Juste après le Boss du gâteau (Cake Boss) et juste avant l'Homme tronc, deux émissions à forte densité intellectuelle, Sarah Palin était en reprise mercredi au réseau TLC.

Pour ceux qui l'ignorent, Sarah Palin est, depuis dimanche dernier et pour les sept prochaines semaines, la première politicienne à oser l'aventure de la téléréalité. Jusqu'à maintenant, les téléréalités étaient réservées aux chanteurs populaires sur leur retour d'âge, aux rockers aux neurones brûlés, aux toiletteurs pour chiens exhibitionnistes ou aux starlettes névrosées et au chômage. Mais Sarah Palin vient une fois de plus de créer un précédent en invitant les caméras dans sa «petite» maison de 22 pièces dans la toundra à Wasilla en Alaska, moyennant évidemment une généreuse rétribution du producteur.

Cinq millions d'Américains ont regardé le premier épisode, un nombre duquel il faut tout de suite soustraire Steven Cowan, du Wisconsin, qui a fait exploser sa télé avec sa carabine après avoir vu Bristol, la fille de Palin, danser avec les étoiles dans une autre émission à la télé.

Mais revenons à nos moutons ou plutôt à nos ours et à nos saumons, vedettes récalcitrantes de la partie de pêche de Sarah et de sa famille. Avant de sauter dans un hydravion comme dans un taxi, Sarah nous a présenté ses cinq rejetons. Tous portent des noms bizarres empruntés aux avions (Piper), au papier glacé (Bristol), au saule (Willow), aux sentiers dans la forêt (Track) ou à la trigonométrie (Trig). Décidément, Sarah ne manque pas d'imagination. En revanche, elle manque de discernement face à ses propres contradictions.

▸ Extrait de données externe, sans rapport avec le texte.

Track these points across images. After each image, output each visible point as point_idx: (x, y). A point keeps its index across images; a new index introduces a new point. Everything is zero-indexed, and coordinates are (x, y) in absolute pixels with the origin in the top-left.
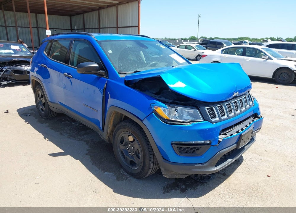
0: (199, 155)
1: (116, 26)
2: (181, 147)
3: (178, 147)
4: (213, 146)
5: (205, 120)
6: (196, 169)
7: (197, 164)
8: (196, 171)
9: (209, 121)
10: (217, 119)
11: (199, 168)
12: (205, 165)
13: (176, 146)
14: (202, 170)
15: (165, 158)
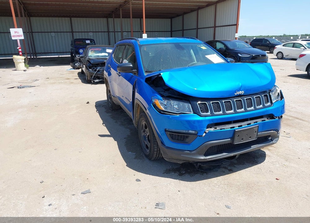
0: (188, 143)
1: (214, 26)
2: (173, 134)
3: (170, 134)
4: (199, 136)
5: (195, 113)
6: (184, 155)
7: (186, 150)
8: (186, 157)
9: (199, 114)
10: (209, 113)
11: (188, 154)
12: (193, 152)
13: (169, 133)
14: (191, 157)
15: (163, 143)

Réfugiée sur la tranche de béton de sa terrasse, elle «étudie» des dossiers sans doute préparés par un accessoiriste, tout en se plaignant de son nouveau voisin. Le voisin en question est le journaliste et auteur Joe McGinnis qui écrit un livre sur la peut-être future candidate à la présidence dans une bicoque louée à 10 pieds de chez elle. Pour le punir, Todd, le mari de Sarah, a bricolé une clôture vacillante de 14 pieds entre leurs deux propriétés. «C'est une invasion de ma vie privée», clame celle qui vient d'inviter cinq millions d'Américains dans sa vie et dans sa maison. Allô!

La suite de l'émission est une longue pub sur les vastes étendues de forêts et sur les sommets enneigés de l'Alaska, qui en fin de compte ressemble au Canada. D'ailleurs, par son amour du grand air et de la nature sauvage, Sarah est un peu canadienne, sauf qu'elle ne le sait pas et c'est parfait comme ça.

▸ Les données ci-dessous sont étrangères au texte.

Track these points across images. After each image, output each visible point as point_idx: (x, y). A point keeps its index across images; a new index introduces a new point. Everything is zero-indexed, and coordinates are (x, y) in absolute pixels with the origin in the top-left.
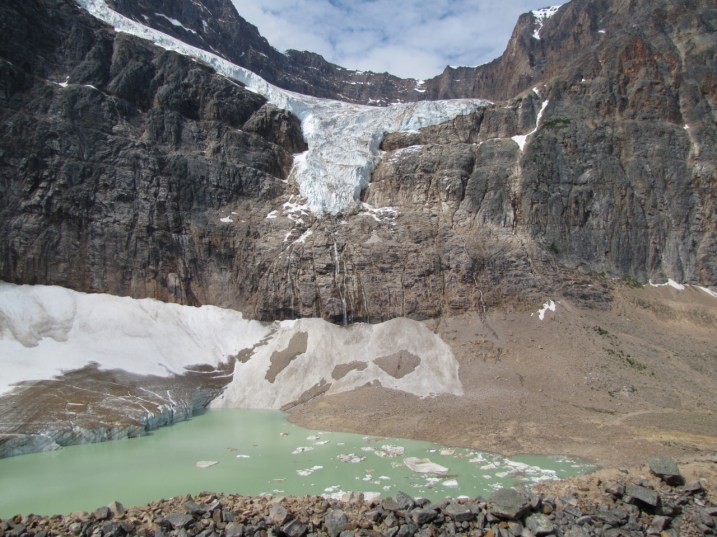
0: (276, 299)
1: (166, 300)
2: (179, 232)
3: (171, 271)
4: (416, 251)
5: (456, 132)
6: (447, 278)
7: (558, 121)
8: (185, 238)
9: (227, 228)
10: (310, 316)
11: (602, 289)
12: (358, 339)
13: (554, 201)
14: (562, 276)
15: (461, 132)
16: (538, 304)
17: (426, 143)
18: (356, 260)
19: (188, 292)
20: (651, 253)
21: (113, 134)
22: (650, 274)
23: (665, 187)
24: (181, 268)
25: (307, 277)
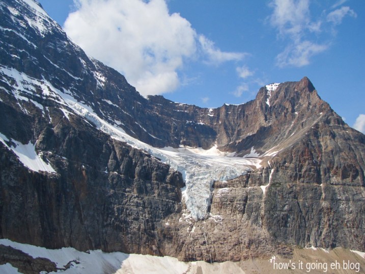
0: (189, 254)
1: (153, 255)
2: (154, 230)
3: (153, 244)
4: (231, 236)
5: (240, 183)
6: (241, 247)
7: (277, 183)
8: (156, 232)
9: (169, 228)
10: (200, 260)
11: (290, 250)
12: (217, 269)
13: (275, 218)
14: (277, 246)
15: (242, 183)
16: (270, 256)
17: (229, 187)
18: (212, 240)
19: (160, 252)
20: (306, 236)
21: (126, 192)
22: (306, 244)
23: (312, 212)
24: (156, 243)
25: (198, 246)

Peu importe si elle est dans sa cuisine ou au sommet d'une montagne, en gougounes ou en habit de motoneige, Sarah est toujours maquillée et coiffée comme pour aller à un bal viennois avec le maire de Laval. Elle a la fâcheuse habitude d'émailler toutes ses phrases du mot cool. L'ours qui s'apprête à lui sauter dessus est cool. L'hydravion qui la dépose sur son perron est cool. Son mari bricoleur est cool. Mais le plus cool de tout, c'est le véhicule récréatif à bord duquel la famille part parfois en excursion. Le véhicule ressemble au tour bus d'Ozzy Osbourne, mais Sarah nous le présente comme s'il s'agissait d'une modeste tondeuse.

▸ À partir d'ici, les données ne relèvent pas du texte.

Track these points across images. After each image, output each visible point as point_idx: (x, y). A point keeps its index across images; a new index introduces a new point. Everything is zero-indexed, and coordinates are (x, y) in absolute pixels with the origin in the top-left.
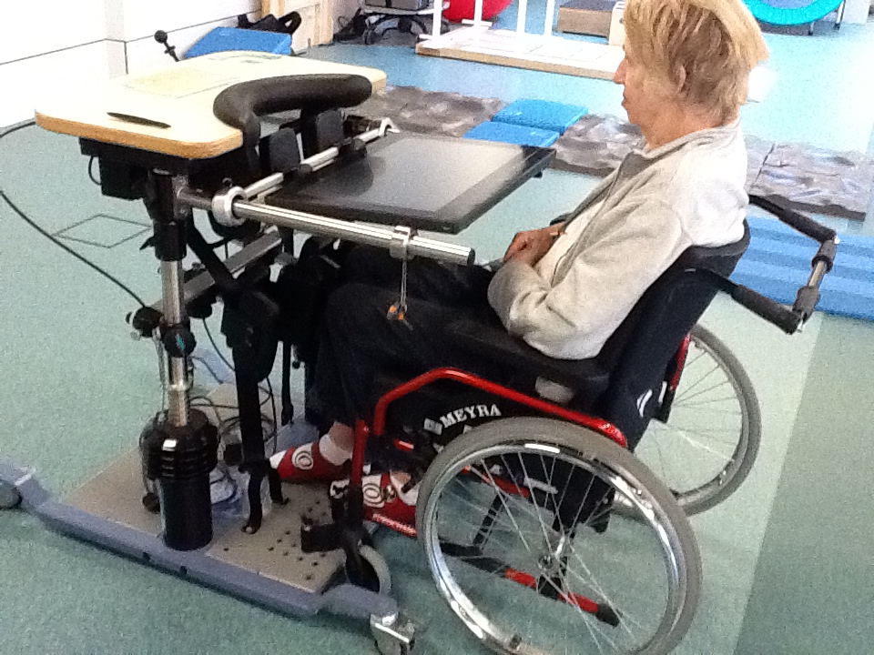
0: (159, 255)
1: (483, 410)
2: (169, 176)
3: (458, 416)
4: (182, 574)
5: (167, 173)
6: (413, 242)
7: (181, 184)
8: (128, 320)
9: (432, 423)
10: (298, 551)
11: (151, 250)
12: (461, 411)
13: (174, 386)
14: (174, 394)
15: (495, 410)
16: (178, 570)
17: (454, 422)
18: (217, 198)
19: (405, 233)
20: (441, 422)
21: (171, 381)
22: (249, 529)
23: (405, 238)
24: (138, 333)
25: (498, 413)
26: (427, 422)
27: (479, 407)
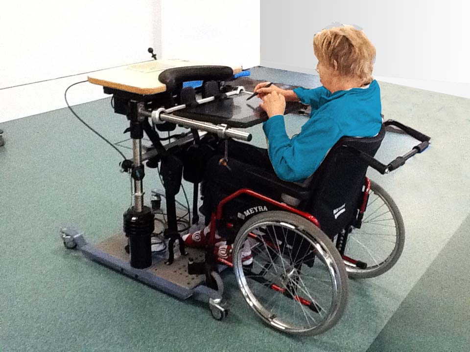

Certains font une promenade l'après-midi. Sarah Palin elle, enjambe des glaciers et découvre un nouveau mot: crevasse. Éblouie par la neige et distraite par la caméra, Sarah manque de tomber dans une crevasse du glacier Ruth. J'avoue qu'un bref instant, j'ai souhaité que la crevasse l'avale et la fasse disparaître à jamais. Mais je me suis ravisée en apprenant que Ruth est moins dangereuse que Lisa (Murkowski), la nouvelle sénatrice de l'Alaska. Au lendemain de son écrasante victoire, Lisa a déclaré que Sarah n'avait pas les qualités de leader ni la curiosité intellectuelle pour devenir présidente. À ne pas inviter au même party de grizzly.

Demain soir, Sarah apprend à Bristol à tirer de la carabine. Pourvu que Steven Cowan soit parti jouer au bingo, sinon sa nouvelle télé va y goûter.